Thursday, July 21, 2016

Tesla on "Fail-operational capability" of future Tesla Cars?

Elon Musk, the chief executive of Tesla Motors, says in a blog post that all Tesla vehicles will eventually have the hardware necessary to be fully self-driving. Credit David Paul Morris/Bloomberg
DETROIT — Despite federal safety investigations of Tesla’s self-driving cars, the company’s chief executive, Elon Musk, is hardly backing off on his grand plans for autonomous vehicles.
In a blog post late Wednesday, Mr. Musk updated Tesla’s “master plan” with a pledge to expand beyond electric cars into battery-powered pickups, semitrucks and buses, and to equip them with advanced self-driving systems.
He made no mention of the fatal May 7 accident involving a Tesla Model S with its Autopilot system engaged, or of the federal scrutiny of the technology. A criticism of that system has been that, despite its name, its collision-avoidance abilities depend on the human driver’s being ready to immediately retake control of the vehicle in a crisis.
In his blog post, Mr. Musk indicated that the eventual focus would be on vehicles that fully drive themselves. And he doubled down on promises to improve Tesla’s autonomous driving systems, as part of a major expansion of its product line.
“As the technology matures, all Tesla vehicles will have the hardware necessary to be fully self-driving with fail-operational capability, meaning that any given system could break down and your car will drive itself safety,” he said in the post.
end partial quote from:

Business Day|Elon Musk's Vision for Tesla: More Models, More Self-Driving

If I presently understand everything I just read above correctly, this means he will have so many checks and balances of ANY self driving car in a sequence that if any ONE system crashes one or more systems are ready and willing to take it's place. However, can we be sure that those redundant systems will know exactly when they are needed and not just a second too late to save the lives inside or outside of the vehicle?
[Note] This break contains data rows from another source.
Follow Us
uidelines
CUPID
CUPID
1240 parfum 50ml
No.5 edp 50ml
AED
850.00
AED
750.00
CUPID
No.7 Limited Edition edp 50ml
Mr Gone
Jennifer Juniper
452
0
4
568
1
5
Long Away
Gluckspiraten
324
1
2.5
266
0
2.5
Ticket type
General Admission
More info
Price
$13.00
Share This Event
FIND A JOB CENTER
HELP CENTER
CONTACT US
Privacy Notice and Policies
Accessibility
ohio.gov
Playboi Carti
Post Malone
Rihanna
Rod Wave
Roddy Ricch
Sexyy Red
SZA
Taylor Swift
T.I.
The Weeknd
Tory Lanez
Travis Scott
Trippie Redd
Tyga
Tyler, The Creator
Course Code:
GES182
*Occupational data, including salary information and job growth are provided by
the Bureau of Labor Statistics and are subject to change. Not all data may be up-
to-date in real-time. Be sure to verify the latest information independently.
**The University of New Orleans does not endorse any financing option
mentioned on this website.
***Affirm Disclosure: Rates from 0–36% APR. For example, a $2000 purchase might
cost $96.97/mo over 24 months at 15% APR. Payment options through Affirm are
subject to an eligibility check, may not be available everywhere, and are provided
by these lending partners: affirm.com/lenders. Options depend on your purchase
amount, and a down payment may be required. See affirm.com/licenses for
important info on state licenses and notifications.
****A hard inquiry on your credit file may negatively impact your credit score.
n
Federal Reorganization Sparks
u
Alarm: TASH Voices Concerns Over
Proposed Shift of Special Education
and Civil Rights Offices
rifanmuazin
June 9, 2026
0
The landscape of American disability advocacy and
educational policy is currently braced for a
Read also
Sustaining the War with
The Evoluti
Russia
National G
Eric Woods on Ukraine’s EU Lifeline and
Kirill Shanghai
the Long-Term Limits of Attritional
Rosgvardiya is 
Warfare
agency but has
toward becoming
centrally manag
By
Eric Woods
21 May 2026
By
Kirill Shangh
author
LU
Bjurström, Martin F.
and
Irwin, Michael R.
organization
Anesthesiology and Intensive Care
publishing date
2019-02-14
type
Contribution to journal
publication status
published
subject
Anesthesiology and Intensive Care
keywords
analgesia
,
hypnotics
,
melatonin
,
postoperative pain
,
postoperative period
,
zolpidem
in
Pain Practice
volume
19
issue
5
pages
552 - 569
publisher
Also, what I found most interesting is Tesla plans to also manufacture Semi-Trucks (largest vehicles on U.S. Highways) that are self-driving too. How would you like to be driving alongside something like that with no driver on board at all?

I myself would give a very wide birth if I looked up and couldn't see a driver there. However, very likely they will fog or haze the windows soon so you cannot tell whether there is a driver there or not. This makes sense.